Chicago Mayor Lori Lightfoot’s Short Politically Career Is Over…For Now

In a remarkable change of events, Mayor Lori Lightfoot, who won all 50 wards in her 2019 triumph, lost her bid for re-election on Tuesday. Tuesday night, the Associated Press reported that Paul Vallas and Brandon Johnson had qualified for the runoff election in April. Just before nine o’clock, Ms. Lightfoot declared the contest over.

In a field of nine contenders for mayor, Ms. Lightfoot finished third. The top two vote-getters advance to a runoff election on April 4 if no candidate receives a majority of the vote. Ms. Lightfoot, 60, had to face a crowded field of rivals, including contenders from her left and right of politics, after taking on the teachers union, a pandemic, and urban crime.

Her chief rivals included Mr. Vallas, a former public school executive, Mr. Johnson, a Chicago County commissioner, and Jess “Chuy” Garca, a member of the U.S. Congress at the time. On Tuesday night, Mr. Garcia was in fourth position.

The 69-year-old Mr. Vallas, a descendant of Greek immigrants, worked in the state senate before joining the veteran Mayor Richard M. Daley’s administration, where he oversaw Chicago’s public schools before overseeing institutions in other significant cities. In the race, he adopted a tough-on-crime tone and claimed the vast political territory to Ms. Lightfoot’s right. The Fraternal Order of Police Lodge 7 in Chicago, the police union, supports him.

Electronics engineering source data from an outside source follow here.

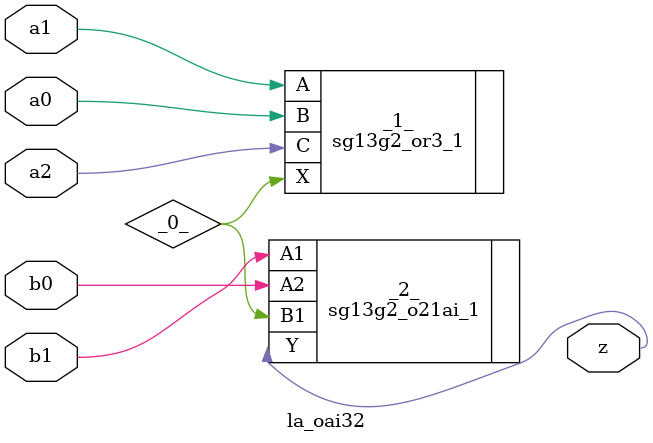
<source format=v>

/* Generated by Yosys 0.44 (git sha1 80ba43d26, g++ 11.4.0-1ubuntu1~22.04 -fPIC -O3) */

(* top =  1  *)
(* src = "generated" *)
(* keep_hierarchy *)
module la_oai32 (
    a0,
    a1,
    a2,
    b0,
    b1,
    z
);
  wire _0_;
  (* src = "generated" *)
  input a0;
  wire a0;
  (* src = "generated" *)
  input a1;
  wire a1;
  (* src = "generated" *)
  input a2;
  wire a2;
  (* src = "generated" *)
  input b0;
  wire b0;
  (* src = "generated" *)
  input b1;
  wire b1;
  (* src = "generated" *)
  output z;
  wire z;
  sg13g2_or3_1 _1_ (
      .A(a1),
      .B(a0),
      .C(a2),
      .X(_0_)
  );
  sg13g2_o21ai_1 _2_ (
      .A1(b1),
      .A2(b0),
      .B1(_0_),
      .Y (z)
  );
endmodule

</source>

The 46-year-old Mr. Johnson is one of 10 siblings and the son of a pastor. The African-American candidate worked as an organizer for the influential Chicago Teachers Union while teaching in a public school. The union, which has been at odds with Ms. Lightfoot for the past few years on contractual issues and concerns about returning to the classroom during the pandemic, has endorsed Mr. Johnson and opposes her. After being chosen as a county commissioner in 2018, Mr. Johnson supported a law that outlawed housing discrimination against those who had served time in prison.

Prior to entering the national political arena, Mr. Garca, 66, waged an unsuccessful mayoral campaign in 2015 against Rahm Emanuel. Having always embraced his Mexican-American roots and supported progressive causes, he was elected to Congress in 2018 and has served since then. After winning reelection to the US House in November, he decided to run for mayor.

Ms. Lightfoot, a former federal prosecutor, won all 50 wards in the 2019 election, becoming the first openly Black, female, and homosexual mayor of the city. But, the epidemic, disputes with unions, rising crime rates in the city, and other factors have reduced her popularity. One of her main points this election cycle is that the epidemic was just one of the many challenges she faced as mayor and that the city would benefit more from stability than from yet another change at the top.

With Mr. Vallas promising to put a stop to violence in the city, crime has emerged as one of, if not the primary, issues in the campaign.